Giovanni Pierluigi da Palestrina and Tómas Luis de Victoria, Italian and Spanish, were contemporary 16th-century composers who wrote a number of masses and motets. Josquin des Pres, filed under Josquin, and Guillaume Dufay were medieval composers who presaged the Renaissance, with personal feeling creeping into increasingly elaborate – and increasingly secular – polyphony. Indeed, Dufay wrote the first Mass based on a secular tune in the mid 15th century. William Byrd was an English Renaissance composer. Given that you’re an Englishman and England has been strangely barren of great compisers – in true English fashion, you imported one – and that you’ve probably heard of him. John Dowland was a 17th-century poet and writer of lute songs. Guillaume de Machaut was a 14th-century composer best known for writing the Messe de Nostre-Dame, the first extant polyphonic setting of the complete Mass. Frankly it’s a bore compared to his madrigals, lais, virelais, and rondeaux. Claudio Monteverdi is most significant for writing the first opera that took off, I think the third of all time, L’Orfeo. He was also a prolific vocal composer including at least eight books of madrigals (start with the fifth and eighth) and several sets of hours and vespers. The 1610 Vespers are considered his best work. The opera is aactually pretty decent and worth a look if you’ve got two hours for its historical importance, if nothing else. As instrumental parts weren’t fully written out or assigned to particular instruments yet, and there was no standardization of the orchestra, any two recordings may be totally unalike.

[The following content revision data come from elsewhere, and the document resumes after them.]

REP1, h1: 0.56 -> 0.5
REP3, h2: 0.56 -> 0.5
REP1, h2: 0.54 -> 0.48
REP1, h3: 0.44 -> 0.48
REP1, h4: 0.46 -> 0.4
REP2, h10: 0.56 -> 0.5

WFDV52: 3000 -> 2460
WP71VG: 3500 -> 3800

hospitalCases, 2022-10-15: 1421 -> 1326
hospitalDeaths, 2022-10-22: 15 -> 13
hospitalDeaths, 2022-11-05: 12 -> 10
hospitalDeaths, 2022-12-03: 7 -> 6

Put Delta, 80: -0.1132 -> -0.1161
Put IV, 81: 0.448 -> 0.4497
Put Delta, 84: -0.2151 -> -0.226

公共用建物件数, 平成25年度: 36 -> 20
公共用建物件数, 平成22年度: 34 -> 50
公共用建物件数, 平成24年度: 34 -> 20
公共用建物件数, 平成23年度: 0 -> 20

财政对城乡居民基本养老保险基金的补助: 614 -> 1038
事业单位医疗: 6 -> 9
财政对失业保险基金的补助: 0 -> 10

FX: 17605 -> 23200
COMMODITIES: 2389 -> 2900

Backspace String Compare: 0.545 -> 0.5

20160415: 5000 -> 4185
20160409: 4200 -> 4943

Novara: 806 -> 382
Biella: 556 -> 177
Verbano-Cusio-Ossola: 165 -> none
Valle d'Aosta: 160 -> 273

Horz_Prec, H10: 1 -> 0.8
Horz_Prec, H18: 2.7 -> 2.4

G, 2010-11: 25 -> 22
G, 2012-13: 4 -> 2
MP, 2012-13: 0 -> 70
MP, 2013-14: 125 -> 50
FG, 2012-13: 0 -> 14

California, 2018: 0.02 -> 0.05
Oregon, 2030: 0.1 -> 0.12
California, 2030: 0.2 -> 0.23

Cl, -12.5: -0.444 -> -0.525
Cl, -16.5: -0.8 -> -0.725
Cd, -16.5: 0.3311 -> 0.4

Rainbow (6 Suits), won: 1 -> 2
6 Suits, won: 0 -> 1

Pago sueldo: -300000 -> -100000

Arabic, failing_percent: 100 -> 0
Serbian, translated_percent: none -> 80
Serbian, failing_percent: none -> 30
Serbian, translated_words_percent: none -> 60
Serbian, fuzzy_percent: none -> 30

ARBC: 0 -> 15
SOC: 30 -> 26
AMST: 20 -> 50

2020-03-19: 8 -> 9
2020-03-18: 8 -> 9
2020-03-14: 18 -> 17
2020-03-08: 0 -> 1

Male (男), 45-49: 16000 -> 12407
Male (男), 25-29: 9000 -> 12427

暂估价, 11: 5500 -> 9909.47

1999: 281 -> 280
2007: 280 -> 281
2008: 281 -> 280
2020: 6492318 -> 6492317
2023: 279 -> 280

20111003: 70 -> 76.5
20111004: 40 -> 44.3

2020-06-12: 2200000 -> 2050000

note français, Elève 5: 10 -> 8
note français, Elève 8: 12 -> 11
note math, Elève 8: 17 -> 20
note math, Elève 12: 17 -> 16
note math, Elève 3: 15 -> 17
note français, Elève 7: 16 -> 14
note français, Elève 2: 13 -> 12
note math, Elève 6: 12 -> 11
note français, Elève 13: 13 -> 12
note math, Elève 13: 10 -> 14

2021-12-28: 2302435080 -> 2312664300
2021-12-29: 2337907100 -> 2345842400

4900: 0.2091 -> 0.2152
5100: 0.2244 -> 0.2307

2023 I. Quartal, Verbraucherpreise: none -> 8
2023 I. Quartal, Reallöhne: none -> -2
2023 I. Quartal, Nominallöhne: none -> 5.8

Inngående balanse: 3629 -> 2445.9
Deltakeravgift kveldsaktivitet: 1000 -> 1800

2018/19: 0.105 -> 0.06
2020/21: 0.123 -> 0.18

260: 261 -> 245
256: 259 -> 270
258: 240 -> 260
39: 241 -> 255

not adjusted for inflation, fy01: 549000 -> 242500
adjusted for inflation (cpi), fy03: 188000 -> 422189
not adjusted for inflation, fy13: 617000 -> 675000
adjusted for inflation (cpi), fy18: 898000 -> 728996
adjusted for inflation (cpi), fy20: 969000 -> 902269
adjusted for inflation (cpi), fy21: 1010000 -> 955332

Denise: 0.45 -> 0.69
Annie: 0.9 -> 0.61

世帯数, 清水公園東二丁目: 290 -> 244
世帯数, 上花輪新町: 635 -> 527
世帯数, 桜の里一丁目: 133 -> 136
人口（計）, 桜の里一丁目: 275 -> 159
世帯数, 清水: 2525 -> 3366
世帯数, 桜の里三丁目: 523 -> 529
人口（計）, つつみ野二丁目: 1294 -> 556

Do your research.

incompletes (heard too little to call them my favorite): Scriabin (heard the fifth sonata), Schoenberg (Verklärte Nacht, variations for orchestra, string quartets, various piano pieces), Webern (passacaglia, symphony), van Rossum (a thrift-shop LP. A poor man’s Bartók), Liszt (various piano pieces, concertos), Messiaen (Turangalîla symphony, various organ pieces), Nielsen (symphonies 4 and 5), Piston (symphonies 1 & 2), Poulenc (Stabat Mater, various chamber music, Gloria, organ concerto) , Stravinsky (violin concerto, Le sacre du printemps), Granados (Goyescas), Albéniz (Iberia), Hanson (symphonies 1 & 2), Pergolesi (Stabat Mater). I’ve heard all Wagner’s mature operas but still not the Ring cycle. It’s on a wish list for someday.